Success is a lovely thing... Unless it is a whole pan of melty, warm, lemony buns that you devour standing at your kitchen sink before anyone else in the house can get a chance to even see the darned things.
They start out lovely.
Then they are gone.
And it's just sad.
AND not good for the waistline. Not at all. Darn that Deb!
Unless, you made them with Monk Fruit in the Raw to reduce sugar content and create a lower calorie recipe for a sweet treat. I substituted regular sugar for Monk Fruit in the Raw - even made my own brown sugar by adding molasses to it - and it was every bit as sweet as the real deal. Sweeter, even!
I am very happy with the way this recipe turned out and would make it again very soon if only I could control myself.
Pomegranate and Lemon Breakfast Rolls
Adapted from Deb's Cranberry-Orange Breakfast Buns on Smitten Kitchen
2 large egg yolks
1 large whole egg
1/8 cup Monk Fruit in the Raw
3 tablespoons vegan butter, melted, plus additional to grease pan
3/8 cup soy milk
Zest of 1 1/2 lemon, finely grated (to be used in dough and filling, below)
1 3/4 cups all-purpose flour, plus more for dusting counter
1/2 packet (1 1/8 teaspoon) instant dry yeast
3/4 teaspoons coarse or kosher salt, or more to taste
1 teaspoon oil for bowl
1 tablespoon vegan butter, melted
1/2 cup Monk Fruit in the Raw
2-3 tablespoons molasses
1/2 cup fresh pomegranate seeds
Lemon zest leftover from above
3/4 tablespoons fresh lemon juice
1 cups powdered sugar
1. In a bowl, whisk the yolks, whole egg, Monk Fruit in the Raw, butter, soy milk and 3/4 of the lemon zest together (saving the rest for the filling). Add the flour along with the yeast and salt; stir until evenly moistened, then continue stirring and beating it for several minutes, until it comes together. Knead it for another 5 minutes. It will stick; don't sweat it. Just scrape everything up and into the oiled bowl when it's time to let it rise. The dough should be soft and moist, but not overly sticky. Scrape the dough into a large, lightly oiled bowl and cover it with plastic wrap. Let dough rise at room temperature until doubled, which will take between 2 and 2 1/2 hours.

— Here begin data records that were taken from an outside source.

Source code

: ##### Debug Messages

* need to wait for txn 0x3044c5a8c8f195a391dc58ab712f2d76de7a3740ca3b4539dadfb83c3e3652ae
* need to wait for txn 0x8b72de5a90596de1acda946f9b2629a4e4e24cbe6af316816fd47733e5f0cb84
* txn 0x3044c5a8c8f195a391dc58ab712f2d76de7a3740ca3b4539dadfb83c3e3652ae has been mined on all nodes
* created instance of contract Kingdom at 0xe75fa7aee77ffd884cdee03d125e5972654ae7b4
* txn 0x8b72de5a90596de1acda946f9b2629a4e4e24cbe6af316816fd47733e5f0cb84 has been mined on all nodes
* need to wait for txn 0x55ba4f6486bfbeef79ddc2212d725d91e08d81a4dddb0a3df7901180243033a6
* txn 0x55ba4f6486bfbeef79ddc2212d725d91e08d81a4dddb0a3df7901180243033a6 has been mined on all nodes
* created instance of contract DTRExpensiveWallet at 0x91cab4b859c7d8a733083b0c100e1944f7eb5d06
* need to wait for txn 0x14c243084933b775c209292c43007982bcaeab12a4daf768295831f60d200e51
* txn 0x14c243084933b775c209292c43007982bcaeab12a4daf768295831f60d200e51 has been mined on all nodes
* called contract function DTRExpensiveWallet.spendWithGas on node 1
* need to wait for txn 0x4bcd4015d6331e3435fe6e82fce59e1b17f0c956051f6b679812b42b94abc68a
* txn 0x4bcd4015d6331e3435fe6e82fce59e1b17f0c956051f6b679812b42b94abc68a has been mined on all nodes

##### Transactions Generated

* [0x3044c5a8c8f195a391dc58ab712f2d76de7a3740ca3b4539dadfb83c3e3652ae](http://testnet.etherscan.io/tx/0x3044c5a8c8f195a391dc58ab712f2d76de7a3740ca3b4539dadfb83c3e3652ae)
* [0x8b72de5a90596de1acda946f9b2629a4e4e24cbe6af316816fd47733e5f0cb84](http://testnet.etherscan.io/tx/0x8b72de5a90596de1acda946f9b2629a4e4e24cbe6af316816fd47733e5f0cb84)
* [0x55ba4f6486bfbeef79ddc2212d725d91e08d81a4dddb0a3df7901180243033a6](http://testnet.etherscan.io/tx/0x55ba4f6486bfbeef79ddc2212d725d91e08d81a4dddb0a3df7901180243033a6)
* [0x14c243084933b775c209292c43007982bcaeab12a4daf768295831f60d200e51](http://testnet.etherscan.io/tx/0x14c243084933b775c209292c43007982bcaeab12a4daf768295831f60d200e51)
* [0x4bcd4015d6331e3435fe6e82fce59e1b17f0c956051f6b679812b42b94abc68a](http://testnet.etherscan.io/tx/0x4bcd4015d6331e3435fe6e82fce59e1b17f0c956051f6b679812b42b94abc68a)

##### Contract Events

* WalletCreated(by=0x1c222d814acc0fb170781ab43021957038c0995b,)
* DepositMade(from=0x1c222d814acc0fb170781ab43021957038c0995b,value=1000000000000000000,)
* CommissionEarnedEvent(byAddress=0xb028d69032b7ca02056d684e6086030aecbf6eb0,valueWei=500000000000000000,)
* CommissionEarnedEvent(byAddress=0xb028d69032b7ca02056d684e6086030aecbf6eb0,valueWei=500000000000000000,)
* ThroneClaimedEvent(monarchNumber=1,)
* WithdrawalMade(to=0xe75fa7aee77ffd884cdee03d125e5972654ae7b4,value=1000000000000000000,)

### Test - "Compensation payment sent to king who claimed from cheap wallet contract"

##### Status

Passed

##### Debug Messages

2. Butter a 8x8-inch baking dish. Turn the risen dough out onto a floured work surface and roll it into a rectangle that is 18 inches wide and 12 or so inches long. Brush the dough with the melted butter. Sprinkle it with the molasses/Monk Fruit mixture. Scatter the pomegranate over it, then the remaining lemon zest.
Roll the dough into a tight, 18-inch long spiral. Using a sharp serrated knife, gently saw the log into 1 1/2-inch sections; you should get 10-12. Arrange the buns evenly spread out in your baking dish. Cover with plastic wrap and refrigerate overnight, or up to 16 hours.
3. Take your buns out of the fridge 30 minutes before you’d like to bake them, to allow them to warm up slightly. Heat your oven to 350 degrees F. Bake your buns until they’re puffed and golden, approximately 30 minutes.
Transfer pan to a cooling rack and let cool slightly. Make the icing by whisking the lemon juice and powdered sugar together. Spread a little on each bun, or drizzle it over the whole pan. Serve immediately.
I received free samples from Cumberland Packing Corp., maker of Monk Fruit In The Raw. By posting this recipe I am entering a recipe contest sponsored by Cumberland Packing Corp. and am eligible to win prizes associated with the contest. I was not compensated for my time.